In Chocolate We Trust by Peter Kurie
Written by Charles Kupfer in the Book Review category and the Winter 2019 issue Topics in this article: chocolate, Hershey, Hershey Industrial School, Milton S. Hershey, Peter KurieIn Chocolate We Trust
The Hershey Company Town Unwrapped
by Peter Kurie
University of Pennsylvania Press, 211 pp, cloth $34.95
A more impatient or typical writer than Peter Kurie would have taken the speedy route to writing the story of oft-visited but rarely understood Chocolate Town. A journalist could have plunged in, made a quick tour, surveyed the headlines and corporate tussles that occasionally make Hershey newsworthy, checked out the school, amusement park and hockey team that are legacies of the founder, and written a ‘“tell-all.” That Kurie chose a slower and richer path to explicating this confectionary-focused place is the glory of this important book, and his gift to readers.
Kurie is a California ethnographer who grew up in Hershey. He combines a native’s bone-deep knowledge of the place with a scholar’s training, which includes embedding himself in the community he studies, letting his interview subjects speak their minds, and integrating all his evidence into a coherent whole reasonably interpreted. Kurie’s research is magnificent, his writing deft, and the lessons he gleans eminently sensible, although also original.
At the heart of the work is the unusual nature of candy king/philanthropist Milton S. Hershey’s thoroughly paternalistic vision, concretized in a perpetual trust aimed at fixing his desires for company, town, inhabitants and stakeholders rigidly in place. Kurie explains that this perpetuity is the crux. It mandates commitment to the bequest laid out by Hershey on his death in 1945. But increasingly, the eponymous area and institutions are in an odd relationship with 21st-century realities. From start to finish, Kurie and informants address this singular circumstance of various enterprises acting under the direction of the long-dead tycoon’s still-guiding hand.
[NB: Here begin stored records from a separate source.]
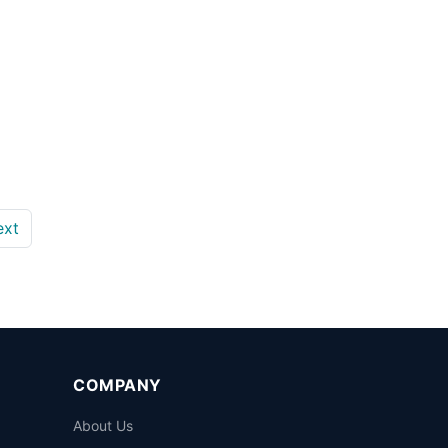
ext
COMPANY
About Us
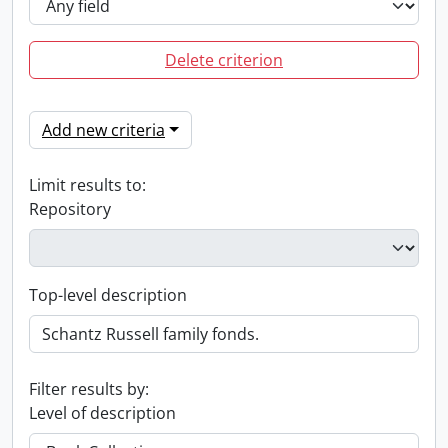
Delete criterion
Add new criteria
Limit results to:
Repository
Top-level description
Filter results by:
Level of description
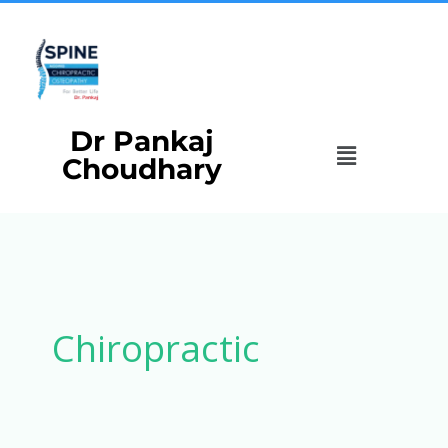
Skip
to
content
Dr Pankaj
Menu
Choudhary
Chiropractic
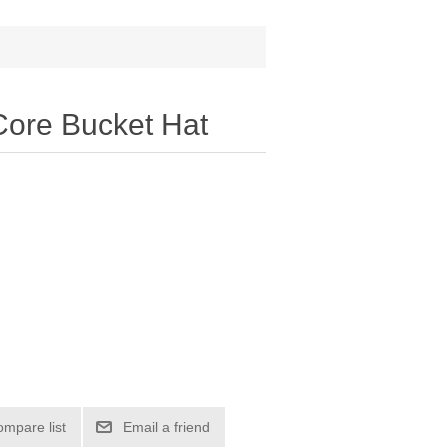
Core Bucket Hat
ompare list
Email a friend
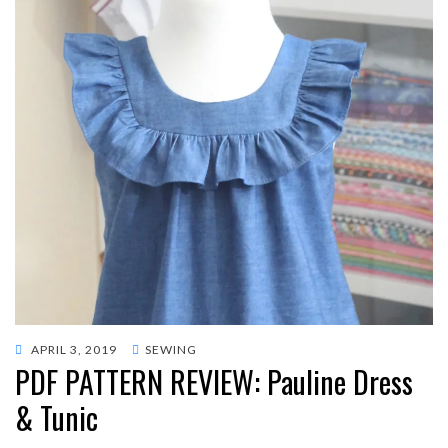
POSTED
APRIL 3, 2019
SEWING
PDF PATTERN REVIEW: Pauline Dress
ON
& Tunic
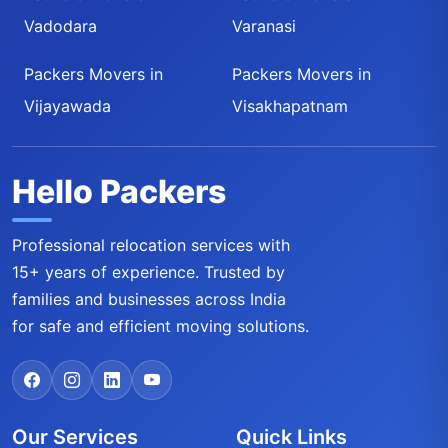
Vadodara
Varanasi
Packers Movers in
Packers Movers in
Vijayawada
Visakhapatnam
Hello Packers
Professional relocation services with
15+ years of experience. Trusted by
families and businesses across India
for safe and efficient moving solutions.
Our Services
Quick Links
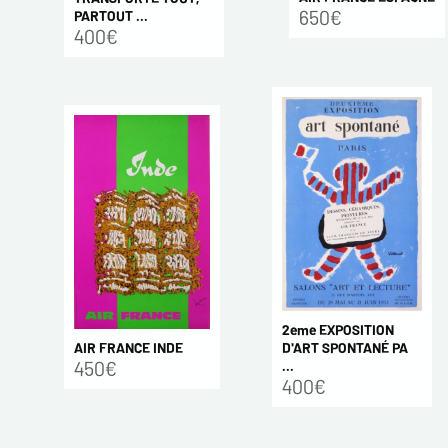
650€
PARTOUT ...
400€
2eme EXPOSITION
AIR FRANCE INDE
D'ART SPONTANÉ PA
450€
...
400€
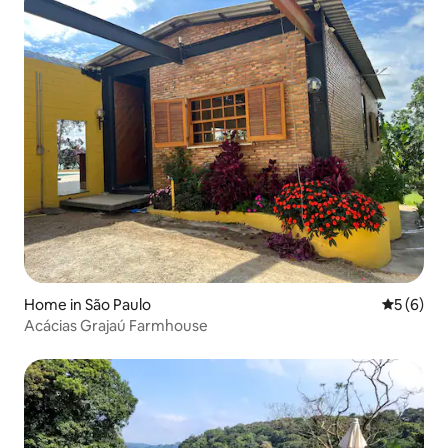
Home in São Paulo
5 out of 
5 (6)
Acácias Grajaú Farmhouse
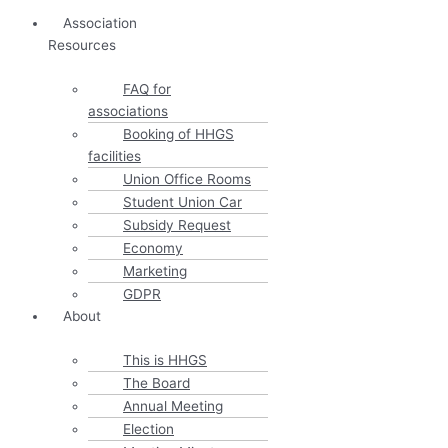
Association
Resources
FAQ for
associations
Booking of HHGS
facilities
Union Office Rooms
Student Union Car
Subsidy Request
Economy
Marketing
GDPR
About
This is HHGS
The Board
Annual Meeting
Election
Among the most persistent spots, where early 20th-century intentions rub in friction against 21st-century expectations, are the changing nature of the Milton Hershey School, founded to educate orphan boys but now serving a diverse population of at-risk or in-need students. Kurie also covers the tensions inherent in maintaining the candy company’s independence and profitability in a globalized supply chain of sweets dominated by multinational corporations constantly merging to grow larger. In terms of history, his most trenchant subject is the way in which the carefully curated legacy of Milton S. Hershey does and does not match up with contemporary mores and habits of assessing the past.
It would do Kurie’s wonderful book a disservice to sum up his findings here. Although rigorous in scholarship, this fast-moving story is fun to read as it explores Hershey’s chocolate-covered myth. The book rests on the best possible foundations: meticulous archival research and impeccable field work. Readers can take Kurie’s version of all things Hershey as trustworthy, as well as fascinating. He never stoops to condescend, even as he problematizes the very notion of the modern-day company town delivering on last century’s promises. There are few places to compare with Hershey, and now it has the book it deserves.